The best predictor of performance on tests in which children have to understand what they read is real reading, especially self-selected reading.

The Big Lie about the “Science of Reading”: NAEP 2019 Edition

Paul Thomas's bullet points below are a good summary of why the NAEP scores do not signal a "national emergency."
With the release of 2019 NAEP data, as we should expect, the same folk are back at over-reacting and misunderstanding standardized reading test data (mostly mainstream media), and dyslexia/phonics advocates are cherry picking evidence to reinforce their ideological advocacy.

All in all, these responses to NAEP data are lazy, and incredibly harmful.

Broadly, responses by the media and advocates have been overly simplistic, and lacking even a modicum of effort to tease out in a scientific way (ironic, eh?) mere correlations from actual causal associations among student demographics, reading policy, reading programs, the fidelity of implementing policy/programs, NAEP testing quality (how valid a proxy is NAEP reading tests for critical reading ability?), etc.

...Only fair things to say about new round of NAEP reading scores:

• The US has never had a period over the last 100 years when we said “reading scores are where they should be.”

• There is always a claim of “reading crisis.”

• This is irrespective of how reading is taught.

• NAEP scores, like all standardized test scores, are mostly (60% +) correlated to out-of-school factors.

• NAEP scores only marginally about student achievement/reading, teacher/teaching quality, reading program effectiveness.

• NAEP scores are very pale proxies of reading
This is a good place (see bullet #4, above) to remind you to read Poverty and Potential: Out-of-School Factors and School Success, by David C. Berliner. Unfortunately, little has changed since the report was first published in 2009.


Organizations with the Audacity to Blame Teachers for Poor NAEP Reading Scores!

The low scores are, as they always have been, just another excuse to blame teachers, label schools as "failing", and promote the privatization of public education.
The latest “criticize teachers for not teaching the ‘science’ of reading” can be found in “Schools Should Follow the ‘Science of Reading,’ say National Education Groups” in the Gates funded Education Week.

The Bill & Melinda Gates Foundation funds most of the organizations in this report that criticize public schools and teachers for low NAEP scores. Yet they are behind the Common Core State Standards, which appear to be an abysmal failure.

Most individuals and groups never teach children themselves, but they create policies that affect how and what teachers are forced to teach. They have always been about privatizing public education.

Reading instruction is the conduit for corporate school reformers to reach their privatization goals.


NAEP Test Scores Show How Stupid We Are… To Pay Attention to NAEP Test Scores

The US Education Secretary, she who must not be named, is, of course, ignorant about what testing in general means, what "grade-level" means, and what the NAEP scores mean specifically. It's time we replace her with someone who actually knows something about the education of children.

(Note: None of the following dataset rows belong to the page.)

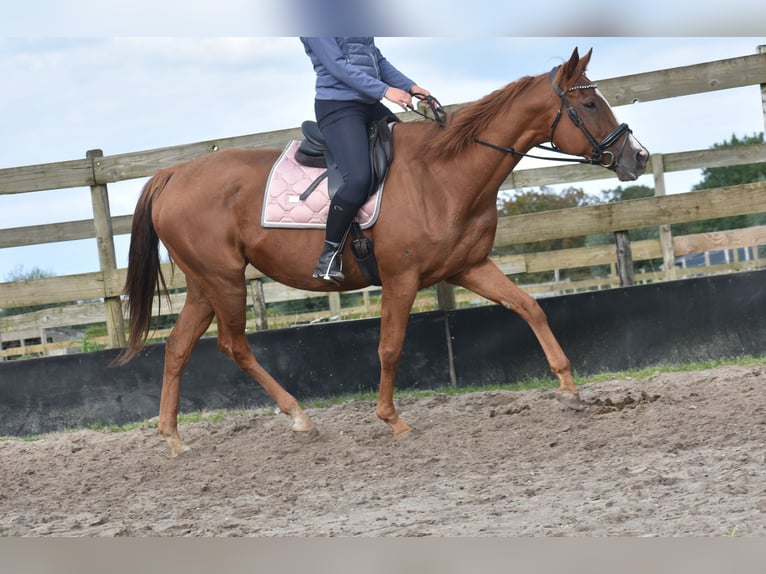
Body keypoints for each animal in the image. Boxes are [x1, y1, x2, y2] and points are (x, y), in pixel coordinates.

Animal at [117, 47, 652, 456]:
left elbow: (529, 308)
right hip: (224, 280)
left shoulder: (469, 267)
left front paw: (568, 388)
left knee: (178, 347)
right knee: (233, 345)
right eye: (589, 105)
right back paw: (297, 416)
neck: (443, 174)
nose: (639, 157)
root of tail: (173, 173)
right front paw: (392, 420)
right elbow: (390, 347)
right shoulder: (401, 279)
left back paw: (175, 438)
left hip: (205, 284)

[Note: While the current US Education Secretary is certainly the worst person we've ever had in charge of the nation's K-12 public schools, she's not the only Secretary of Education who displayed ignorance of the field of education. In fact, only three of the eleven Secretaries of Education had training and experience in the field of K-12 education.]
Education Blogger Peter Greene claims that this move is based on a reading comprehension problem the Education Secretary is having, herself.

She says that the NAEP results mean that 2/3 of American students read below grade level. However, Greene points out that she is conflating two different things – grade level proficiency and NAEP proficiency.

Here’s what the NAEP wrote:

“The NAEP Proficient achievement level does not represent grade-level proficiency, but rather competency over challenging subject matter. NAEP Achievement levels are to be used on a trial basis and should be interpreted and used with caution.”
Which kind of begs the question of why we need these scores in the first place.